TEXTO CITADO:

Conclusão: parte da história de Santa Maria foi destruída quando aquela escola foi desactivada. Arquivos que foram considerados menores mas onde constavam episódios histórico, desaparecerams. Mas, não pensemos que o desaparecimento de documentos históricos se limita a estes; a história da Aeronáutica em Santa Maria está a desaparecer. Para além dos equipamentos antigos que já foram para o Museu da Ana em Lisboa tudo o que ficou em Santa Maria está, em grande parte, armazenado em condições deficientes e, creio, muita coisa já apodreceu, do que não foi vendido para a sucata. A fábrica da telha está no estado em que está, nem sei se as máquinas, os moldes que há poucos anos estava em estado de conservação razoável ainda lá estão. Só não roubou quem não quiz e como o telhado quase já não existe provávelmente o que resta estará a apodrecer. Se olharmos à nossa volta encontraremos muitos mais exemplos do que considero incúria, desleixo, falta de sensibilidade para a preservação do que temos e nos torna diferentes, únicos.
Daqui a nada somos uma ilha sem memória. Um povo sem passado é um povo sem futuro.
Estes e outros registos em http://www.registos-santamaria.blogspot.com/

Abraços marienses
Árvore, 30 de Abril de 2007
Ana Loura

Ah, só mais uma coisa, tem estado em S Miguel um grupo de cerca de 200 holandesas ligadas a agências de Turismo a quem o nosso Governo Regional terá pago parte ou a totalidade da deslocação, estadia, cocktails e passeios pelas três ilhas mais desenvolvidas dos Açores numa arrojadíssima campanha turística. O Governo compromete-se a subsidiar a vinda de turistas holandeses às ilhas de S. Miguel e Terceira se os agentes de turismo conseguirem uma ocupação dos voos acima de determinada percentagem. A vinda de turistas de alguns países do norte da Europa é já subsidiada...para a ilha de S Miguel. Com o dinheiro de todos nós. Não há coesão nem Ilhas de Valor que nos valha, ficamos sempre fora da carroça a ver os navios passar…

1 comentário:

Anónimo disse...

INSTRUÇÕES:
**a)** Reproduza do texto sobre o património de Santa Maria o trecho que começa em "Estes e outros" e segue até "Anónimo disse...".
**b)** Escreva a parte seguinte do texto sobre o património de Santa Maria, a partir de onde ele termina.

SECÇÃO DE DADOS:
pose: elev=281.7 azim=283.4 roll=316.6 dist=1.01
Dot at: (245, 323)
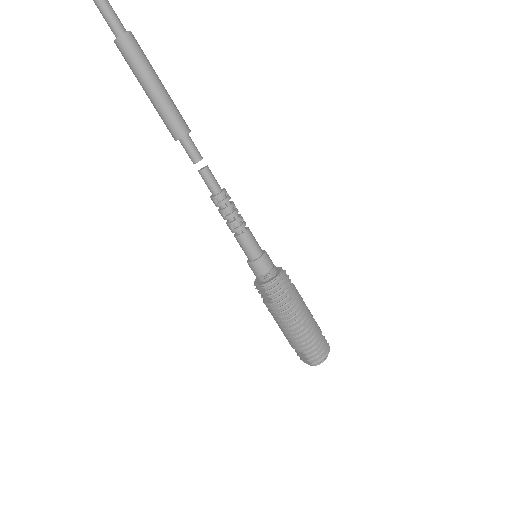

RESPOSTAS ÀS TAREFAS:
**a)**
Estes e outros registos em http://www.registos-santamaria.blogspot.com/

Abraços marienses
Árvore, 30 de Abril de 2007
Ana Loura

Ah, só mais uma coisa, tem estado em S Miguel um grupo de cerca de 200 holandesas ligadas a agências de Turismo a quem o nosso Governo Regional terá pago parte ou a totalidade da deslocação, estadia, cocktails e passeios pelas três ilhas mais desenvolvidas dos Açores numa arrojadíssima campanha turística. O Governo compromete-se a subsidiar a vinda de turistas holandeses às ilhas de S. Miguel e Terceira se os agentes de turismo conseguirem uma ocupação dos voos acima de determinada percentagem. A vinda de turistas de alguns países do norte da Europa é já subsidiada...para a ilha de S Miguel. Com o dinheiro de todos nós. Não há coesão nem Ilhas de Valor que nos valha, ficamos sempre fora da carroça a ver os navios passar…

1 comentário:

Anónimo disse...

**b)**
ana, penso que finalmente consegui entrar nos comentarios..
mais uma vez mt gostei deste teu registo de uma Historia que as pessoas tendem cada vez mais a considerar como um passado a esqueçer, como se nao fossem elas fruto desse passado..
mas nao sei se enquanto o exemplo nao vier de cima (dos governantes, dos pais, dos professores.. enfim de todas as pessoas que tenham a seu cargo funçoes instrutivas e educativas e até de todos nós que vivemos em sociedade) se as coisas irao mudar.
a proposito ainda do 25 de Abril, mt sensibilizada fiquei no outro dia com uma cronica de um anonimo lida na rdp, da qual eu extraía a seguinte ideia: que 25 de Abril trouxe um bem por demais precioso que é a Liberdade, mas que cedo foi esmagada pela libertinagem, e que agora, em vez das grades da censura e da opressao, tinhamos outras grades: as grades fisicas nas nossas janela e as grades do MEDO, da violencia, da esconfiança.. precisamos sentir que podemos sorrir a um idoso na rua sem que ele nos olhe com medo e desconfiança, precisamos poder abrir de par em par as nossas janelas e ver e cheirar o aroma das flores do nosso jardim sem medo da violencia,precisamos poder andar na rua a qualquer hora do dia sem medo dos assaltos..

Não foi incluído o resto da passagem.